┌──

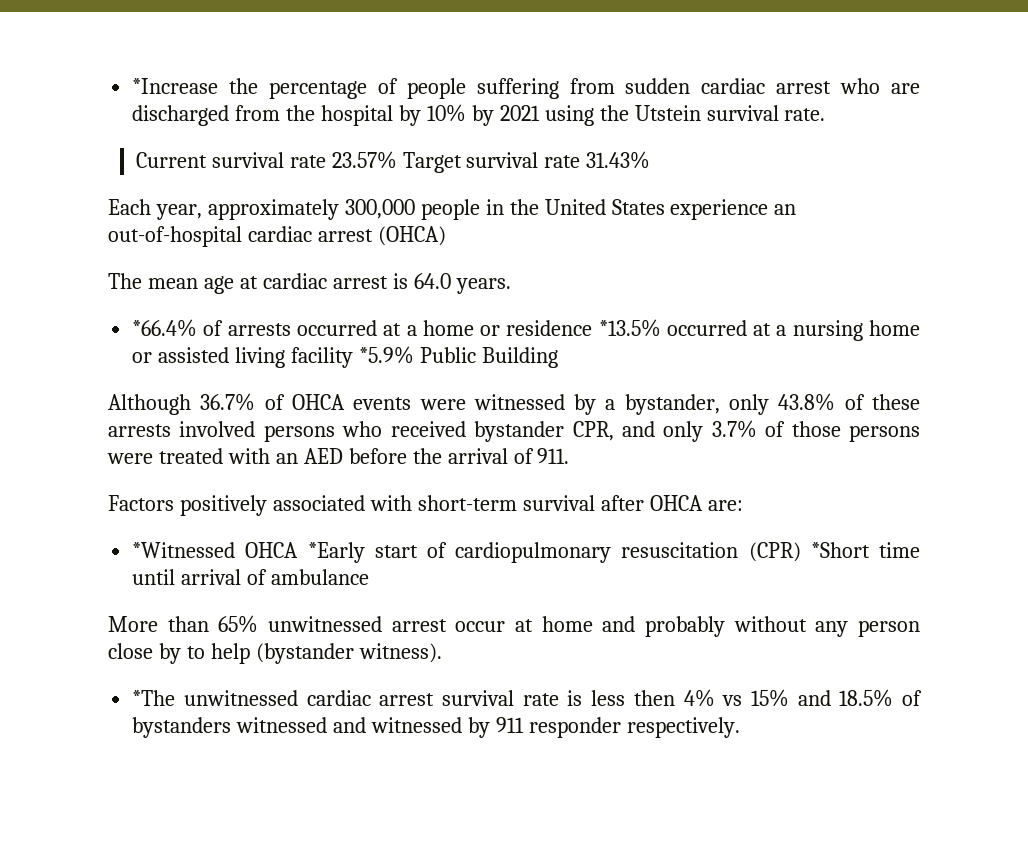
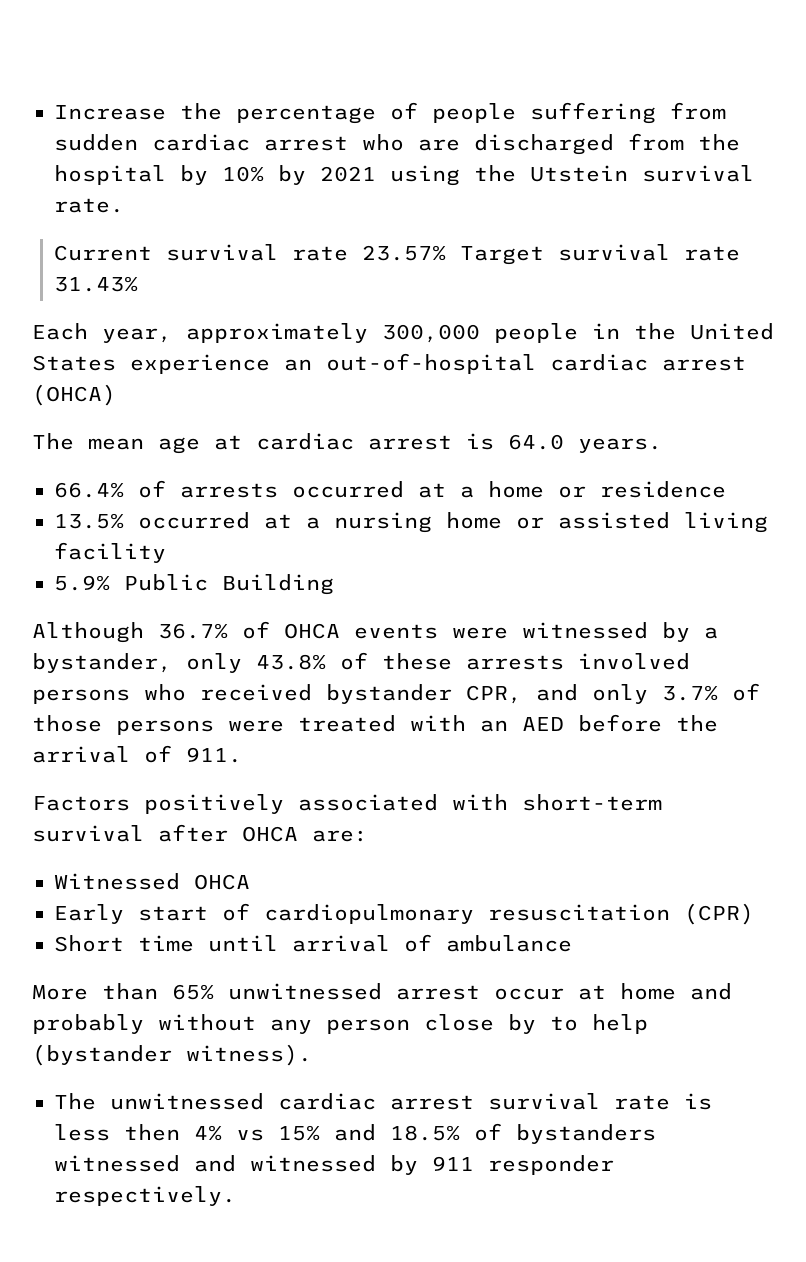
[132,78,219,94] *Increase -> [54,105,166,120] Increase
[132,319,198,337] *66.4% -> [54,482,124,498] 66.4%
[598,319,661,337] *13.5% -> [54,513,124,529] // 13.5%
[358,346,414,364] *5.9% -> [54,575,110,591] // 5.9%
[132,542,365,563] *Witnessed OHCA *Early -> [54,873,250,890] [54,904,124,924] Witnessed OHCA // Early
[810,542,870,558] *Short -> [54,935,124,952] // Short
[132,690,176,706] *The -> [54,1093,96,1110] The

└──

PROMPT: Set aside the pictures. Then return every line of the material above verbatim.

REPLY:
[132,78,219,94] *Increase -> [54,105,166,120] Increase
[132,319,198,337] *66.4% -> [54,482,124,498] 66.4%
[598,319,661,337] *13.5% -> [54,513,124,529] // 13.5%
[358,346,414,364] *5.9% -> [54,575,110,591] // 5.9%
[132,542,365,563] *Witnessed OHCA *Early -> [54,873,250,890] [54,904,124,924] Witnessed OHCA // Early
[810,542,870,558] *Short -> [54,935,124,952] // Short
[132,690,176,706] *The -> [54,1093,96,1110] The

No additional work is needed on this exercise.